In a study of participants with similar cortisol (stress hormone) levels, those who exercise on a regular basis tend to use healthy coping mechanisms and exhibit balanced, less reactive emotional responses despite the amount of stress in their lives, Frontiers in Psychology reports.

The idea is simple: if you exercise regularly, you can build your emotional resilience, making it easier to manage stress and anxiety when you feel it. We can’t eliminate stress, but we can find ways to make it easier to handle.

Ease your anxiety: Find a method of working out that you enjoy—so you’ll stick with it.
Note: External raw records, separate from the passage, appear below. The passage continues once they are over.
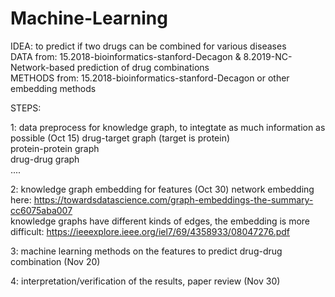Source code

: # Machine-Learning  

IDEA: to predict if two drugs can be combined for various diseases  
DATA from:  15.2018-bioinformatics-stanford-Decagon &  8.2019-NC-Network-based prediction of drug combinations  
METHODS from: 15.2018-bioinformatics-stanford-Decagon or other embedding methods  

STEPS:   

1: data preprocess for knowledge graph, to integtate as much information as possible  (Oct 15)
   drug-target graph (target is protein)  
   protein-protein graph  
   drug-drug graph  
   ....  
   

2: knowledge graph embedding for features  (Oct 30)
   network embedding here: https://towardsdatascience.com/graph-embeddings-the-summary-cc6075aba007   
   knowledge graphs have different kinds of edges, the embedding is more difficult:          https://ieeexplore.ieee.org/iel7/69/4358933/08047276.pdf   

3: machine learning methods on the features to predict drug-drug combination  (Nov 20)

4: interpretation/verification of the results, paper review   (Nov 30)
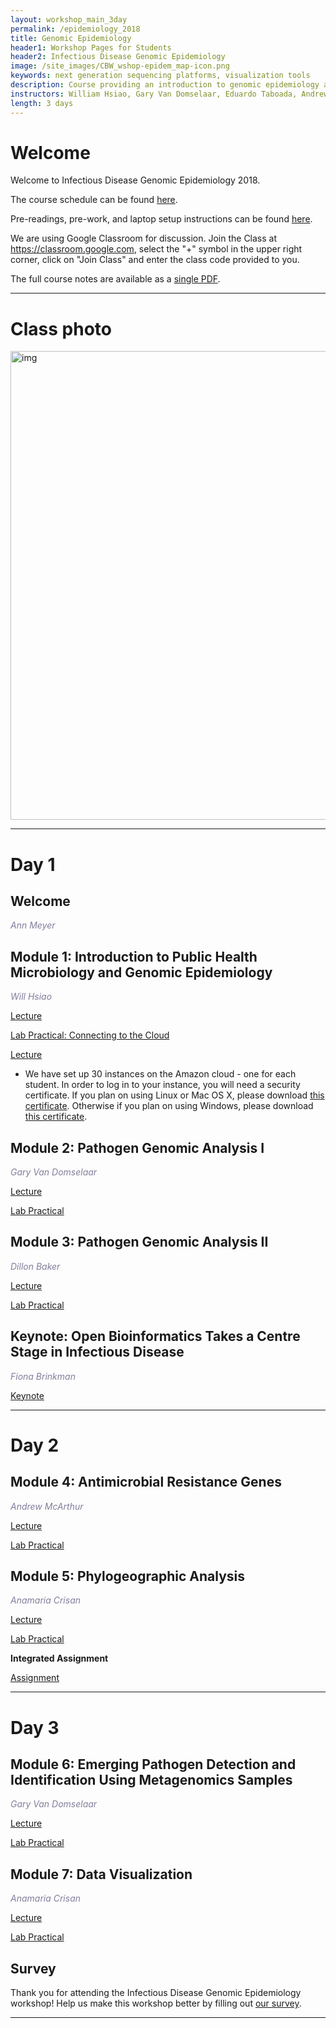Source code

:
 ```yaml
---
layout: workshop_main_3day
permalink: /epidemiology_2018
title: Genomic Epidemiology
header1: Workshop Pages for Students
header2: Infectious Disease Genomic Epidemiology
image: /site_images/CBW_wshop-epidem_map-icon.png
keywords: next generation sequencing platforms, visualization tools 
description: Course providing an introduction to genomic epidemiology analysis followed by hands-on practical tutorials demonstrating the use of selected analysis tools. 
instructors: William Hsiao, Gary Van Domselaar, Eduardo Taboada, Andrew McArthur, Anamaria Crisan, Fiona Brinkman
length: 3 days
---
```

# Welcome <a id="welcome"></a>

Welcome to Infectious Disease Genomic Epidemiology 2018.  

The course schedule can be found [here](https://bioinformaticsdotca.github.io/genomic_epidemiology_2018_schedule).

Pre-readings, pre-work, and laptop setup instructions can be found [here](https://bioinformaticsdotca.github.io/epidemiology_2018_prework).<a id="preworkshop"></a>  

We are using Google Classroom for discussion. Join the Class at https://classroom.google.com, select the "+" symbol in the upper right corner, click on "Join Class" and enter the class code provided to you.

The full course notes are available as a [single PDF]().  

***

# Class photo

<img src="https://github.com/bioinformaticsdotca/GenEpi_2018/blob/master/gen_epi_photo.jpeg?raw=true" alt="img" width="750" />

***

# Day 1 <a id="day1"></a>

## Welcome

*<font color="#827e9c">Ann Meyer</font>*

## Module 1: Introduction to Public Health Microbiology and Genomic Epidemiology

*<font color="#827e9c">Will Hsiao</font>*

[Lecture](https://drive.google.com/a/bioinformatics.ca/file/d/1FBQsEYl_OMIJDCGJ0B9bdLmWVyH3d86V/view?usp=sharing)   

[Lab Practical: Connecting to the Cloud](http://bioinformaticsdotca.github.io/AWS_setup)

[Lecture](https://drive.google.com/a/bioinformatics.ca/file/d/1hGD74xTcftQWRu1tk2BHXb5joENxmvZU/view?usp=sharing)  

* We have set up 30 instances on the Amazon cloud - one for each student. In order to log in to your instance, you will need a security certificate. If you plan on using Linux or Mac OS X, please download [this certificate](http://main.oicrcbw.ca/private/CBWNY.pem). Otherwise if you plan on using Windows, please download [this certificate](http://main.oicrcbw.ca/private/CBWNY.ppk).

## Module 2: Pathogen Genomic Analysis I

*<font color="#827e9c">Gary Van Domselaar</font>*

[Lecture](https://drive.google.com/a/bioinformatics.ca/file/d/1kJ50dby8N54xHsCmDFJdZi-KT-RLjEB_/view?usp=sharing)  

[Lab Practical](http://bioinformaticsdotca.github.io/epidemiology_2018_PGA_1)

## Module 3: Pathogen Genomic Analysis II

*<font color="#827e9c">Dillon Baker</font>*

[Lecture](https://drive.google.com/a/bioinformatics.ca/file/d/1HxgqxyoGS1l2sioqxGlp5yFrLJmI6iQC/view?usp=sharing)  
 
[Lab Practical](http://bioinformaticsdotca.github.io/GenEpi_2018_module3_lab)  

## Keynote: Open Bioinformatics Takes a Centre Stage in Infectious Disease  

*<font color="#827e9c">Fiona Brinkman</font>*  

[Keynote](https://drive.google.com/a/bioinformatics.ca/file/d/1ucpFWJ68zkFCKz91dBYuN9P7Bg6Z1bP7/view?usp=sharing)  

***

# Day 2 <a id="day2"></a>

## Module 4: Antimicrobial Resistance Genes  

*<font color="#827e9c">Andrew McArthur</font>*

[Lecture](https://drive.google.com/a/bioinformatics.ca/file/d/1EpA7uZJO5IQXE_fIRaw6UNewG905tZFg/view?usp=sharing)  
  
[Lab Practical](https://github.com/bioinformaticsdotca/GenEpi_2018/blob/master/module4/README.md)

## Module 5: Phylogeographic Analysis

*<font color="#827e9c">Anamaria Crisan</font>*

[Lecture](https://drive.google.com/a/bioinformatics.ca/file/d/1V7kx6a4Awk9NIMFN2V3zwJX2BivKN0CE/view?usp=sharing)   

[Lab Practical](https://bioinformaticsdotca.github.io/epidemiology_2018_Phylo&Vis) 

**Integrated Assignment**  

[Assignment](http://bioinformaticsdotca.github.io/GenEpi_2017_day2_assignment)  

***

# Day 3 <a id="day3"></a>

## Module 6: Emerging Pathogen Detection and Identification Using Metagenomics Samples  

*<font color="#827e9c">Gary Van Domselaar</font>*

[Lecture](https://drive.google.com/a/bioinformatics.ca/file/d/1iWCkxy2-EVy0DjqHBpQMzjJroFBxuJ0b/view?usp=sharing)

[Lab Practical](http://bioinformaticsdotca.github.io/epidemiology_2018_EPD_IMS)  


## Module 7: Data Visualization    

*<font color="#827e9c">Anamaria Crisan</font>*

[Lecture](https://drive.google.com/a/bioinformatics.ca/file/d/1Fgl4_9sYxxe1lzNnAvAlGdVK8gmhF1z0/view?usp=sharing) 

[Lab Practical](http://bioinformaticsdotca.github.io/epidemiology_2018_Phylo&Vis) 


## Survey

Thank you for attending the Infectious Disease Genomic Epidemiology workshop!  Help us make this workshop better by filling out [our survey]().  

***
Next time anxiety comes creeping in, take note of how it affects you, how long it lasts, and how your body responds. Over-time, you may notice these symptoms and signs get easier to spot and stick around for less time.

Fitness is just the first step to ease your anxiety

Exercise is an anxiety-reducing practice that often leads to other anxiety-reducing practices as well. In fact, those with acute or chronic anxiety who maintain a consistent workout regimen are more likely to prioritize all areas of their health and respond to medications and therapeutic interventions quicker than their sedentary counterparts says Dr. James Lake, integrative mental health practitioner.

Use fitness to ease your anxiety while building emotional resilience, keeping your whole body healthy, and creating healthy routines that support mental health in more ways than one.